Até que ponto há respeito pela decisão da pessoa idosa e/ou dependente?

Dimensão analítica: Saúde e Condições e Estilos de Vida

Título do artigo: Até que ponto há respeito pela decisão da pessoa idosa e/ou dependente?

Autora: Helena M. Carvalho

Filiação institucional: CECS – Centro de Estudos de Comunicação e Sociedade da Universidade do Minho

E-mail: hmsc0804@gmail.com

Palavras-chave: Institucionalização, Pessoa idosa, Respostas Sociais, Vontade própria.

Ao longo dos anos, as respostas sociais, como Estruturas Residenciais para Pessoas Idosas (ERPI) ou Serviços de Apoio ao Domicílio (SAD), não só triplicaram, como, pela sua distribuição por todo o território português e junto das comunidades em que estão inseridas, passaram a assumir grande importância social e económica e apontaram novas vias para o futuro. Encontramo-nos, hoje, claramente dependentes da existência desse tipo de respostas. Em matéria de infância e juventude, temos o exemplo das creches ou dos Centros de Atividades de Tempos Livres (CATL’S). Conforme demonstrado no estudo “Importância económica e social das IPSS em Portugal”, cada euro que uma IPSS capta para o seu concelho e, portanto, para um determinado território, é multiplicado por 4,218€ na economia desse mesmo território. São as instituições que, maioritariamente, têm equipamentos para crianças e idosos, cobrindo 70,76% do número total de freguesias do Continente, sendo que, em 27,16% do número total de freguesias do Continente, as IPSS são as únicas entidades que têm equipamentos para crianças e idosos [4].

* **Dados armazenados**

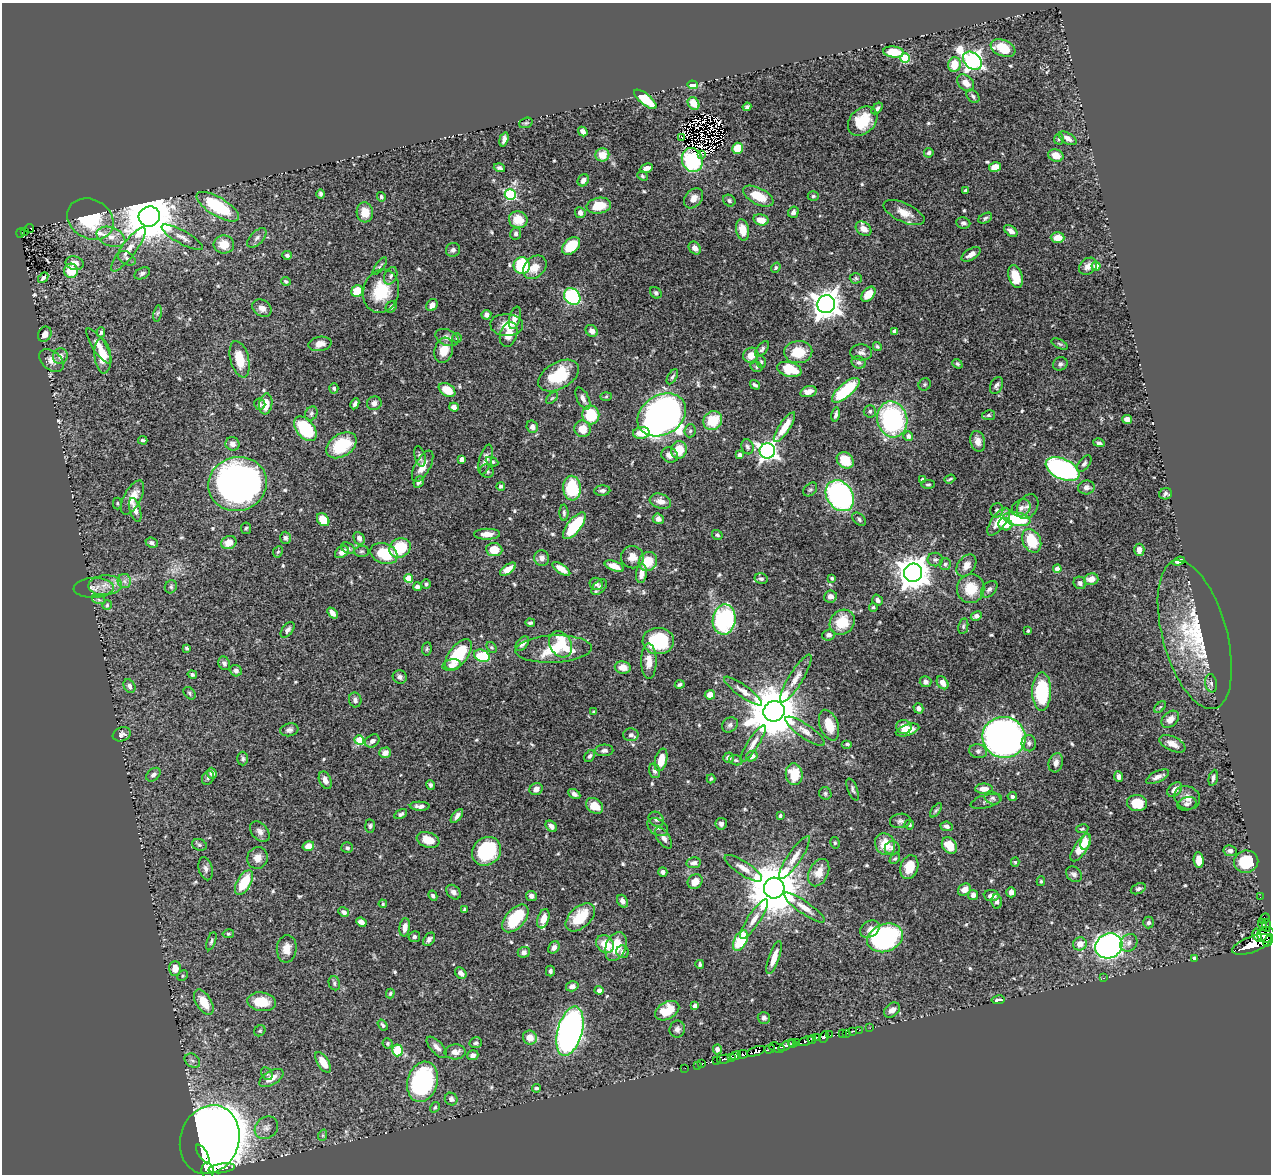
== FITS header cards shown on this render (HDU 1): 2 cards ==
NAXIS1  =                 1269
NAXIS2  =                 1172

* **Pedido**
Responda às perguntas seguintes com base no texto sobre o respeito pela decisão da pessoa idosa e/ou dependente:
1. Qual é a filiação institucional da autora?
2. Que exemplos são referidos em matéria de infância e juventude?
3. Que percentagem do número total de freguesias do Continente é coberta pelas instituições que têm equipamentos para crianças e idosos?

* **Resolução proposta**
1. CECS – Centro de Estudos de Comunicação e Sociedade da Universidade do Minho.
2. As creches e os Centros de Atividades de Tempos Livres (CATL’S).
3. 70,76%.